By chance, one of his firm’s landscape architect clients introduced him to the president of the Safeway grocery chain.
“That gentleman and staff spent the whole day with me,” Ernest recalls. “This was the start of the supermarket when they were developing the philosophy of the supermarket. They explained that the reason the meat and dairy were in the way back was to expose customers to other products that they may not have had in mind. And I thought, why couldn’t we do the same with plants? They were instead on the front porch.”
Keeping his time with the supermarket king in mind, as well as talks with Macy’s and Emporium department store managers, Ernest and Jacob set about designing the new Orchard Nursery: Park in front, enter the building, and proceed to the nursery area. Scratch that—he means outdoor sales area, because that space would eventually retail much more than plants, including wooden trellises, pots, furniture, and on and on.
Interviews with Orchard Nursery customers helped Ernest continue his retail study. He noted Sunday traffic was slow to non-existent, despite heavy traffic to and from church. Why? Interviews with neighboring families revealed that women, who were dressed in their Sunday best, didn’t want to come to a muddy place where the sprinklers would turn on unexpectedly. “We concluded all the parking and all the walkways needed to be paved,” Ernest says. “It was unheard of in the industry. It didn’t exist. When people would come from Oakland after a day of shopping or work, ladies would be all dressed up, and they couldn’t stop here. Now they could. So, we were creating an environment that people could shop easily.”
It seems so logical to us now, doesn’t it? However, before Ernest’s work in the mid 1950s, the precursors of today’s garden centers were in essence agricultural sales yards. Thanks to him, the garden center industry can proudly hang its retail hat on the foundations he worked so hard to create.
An Architect’s Eye
In April, Green Profit spent a day and a half with Ernest and partner Jack Klemeyer, touring several San Francisco-area garden centers, many of which they’d had a hand in designing or renovating. Watching their eyes poke into corners, glance down pathways, and assess the minutiae of the place was quite an education on the Wertheim, van der Ploeg & Klemeyer way of doing things. Here are a few tips picked up from the experience:
- To make a small space seem larger, use contrast between the upper and lower sections, and install skylights.
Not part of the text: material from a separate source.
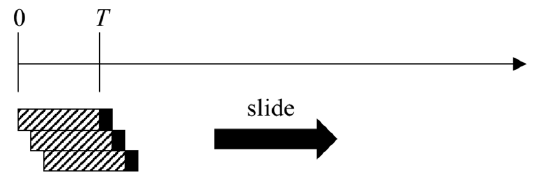
Figure 3. The traditional identification scheme.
- When planning the interior of the store, consider what categories of products will go where before moving in, as this will save time and the labor of moving products a second and third time.
- Every corner is important. It’s too expensive not to use it.
- If you’re going to sell an item, it needs to be elevated. Or, as Ernest said, “If you want your daughter to get married, you better not hide her in a closet.”
- A porch is important to help customers’ eye adjust from outside to inside light conditions.
- Curving pathways promote circulation and disguise what could be considered a lengthy route.
- Covered walkways allow shopping to continue when it rains.
- A structure in a far location instinctively pulls the customer further into the outdoor sales area to explore.
- Enter on the right, check out on the left, and there will be no crisscrossing of customers.